An abandoned railway station

An abandoned railway station

An abandoned railway station in northern Italy.

The trains no longer stop, but the layout has been unchanged since 1938. In that year, a young girl waited with her older sister on this very platform. For some desperate families, it was a time when very young workers were being sent to Germany. Germany was eagerly seeking foreign labour in return for payment. It wasn't until a year later that the plan became clear.

I can imagine her fear at fourteen, and that of her sister, only three years older. Having never left their village, this station is dozens of miles from their lives, their world. It's practically a foreign land, even if the appearances are the same: the Veneto dialect, the only language they speak, is already slightly different here.

Yet the link with the land of their childhood is still palpable, if only through the characteristic Veneto bell towers. The atmosphere changes when they timidly enter the carriage: a first for them too, crowded with young people, all appearing older.

Already, accompanied by almost premonitory squeaks, the train begins its course along the long straight line they had been observing for dozens of minutes from the platform. The left turn begins, the leap into the unknown now certain, irremediable. Next, the Brenner Pass looms, Austria having been German for several months following the Anschluss. There's no need to describe the atmosphere in the crowded carriage, as everyone tries to reassure each other, and some even sing. They are convinced that the financial contribution to their families will restore a form of dignity, which is inevitably lost when the obsession is to appease one's hunger at every moment.

There's nothing to say about the early years, which are exhausting for anyone, and even more so for teenage girls who have to work in huge agricultural complexes.
The unspeakable becomes normality, from working in the fields to roving camps with the German army. Digging the earth, not for its crops but for trenches that will consume lives and absorb their blood. On the Eastern Front, in Silesia. From volunteer workers, they became prisoners (with their breasts bandaged so as not to attract attention) for the Reich's cause. Thirty-six months of infamy, plus three more with the Russians, who had to decide on the fate of their prisoners (plains of the Ukraine or return to the motherland).

Of all the painful questions raised, the most difficult had nothing to do with the madness that had set Germany ablaze. How could parents, a society, a state, a religion, send children across the Alps in such conditions? With no local ties? Without knowing the language?

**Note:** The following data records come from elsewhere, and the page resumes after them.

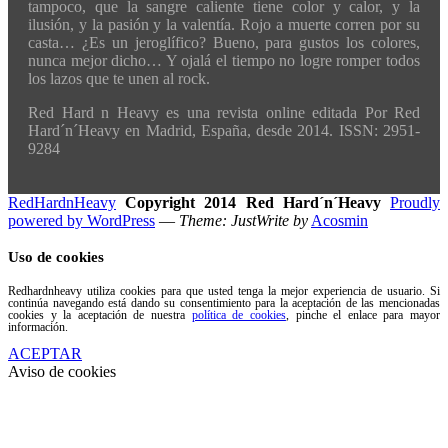
tampoco, que la sangre caliente tiene color y calor, y la
ilusión, y la pasión y la valentía. Rojo a muerte corren por su
casta… ¿Es un jeroglífico? Bueno, para gustos los colores,
nunca mejor dicho… Y ojalá el tiempo no logre romper todos
los lazos que te unen al rock.
Red Hard n Heavy es una revista online editada Por Red
Hard´n´Heavy en Madrid, España, desde 2014. ISSN: 2951-
9284
RedHardnHeavy
Copyright 2014 Red Hard´n´Heavy
Proudly
powered by WordPress
—
Theme: JustWrite by
Acosmin
Uso de cookies
Redhardnheavy utiliza cookies para que usted tenga la mejor experiencia de usuario. Si
continúa navegando está dando su consentimiento para la aceptación de las mencionadas
cookies y la aceptación de nuestra
política de cookies
, pinche el enlace para mayor
información.
ACEPTAR
Aviso de cookies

Why girls rather than their brothers?

Of course, the Italian state commemorated (after encouraging the departures) with a monument, adjacent to the abandoned station, the glorious return of the prisoners and deportees to this place. On closer inspection, the impression that it was designed to be maintenance-free is obvious—Italy never changes...

The village's name is Pescantina. The famous writer Primo Levi passed through here on his return from the horror camps, as did my mother.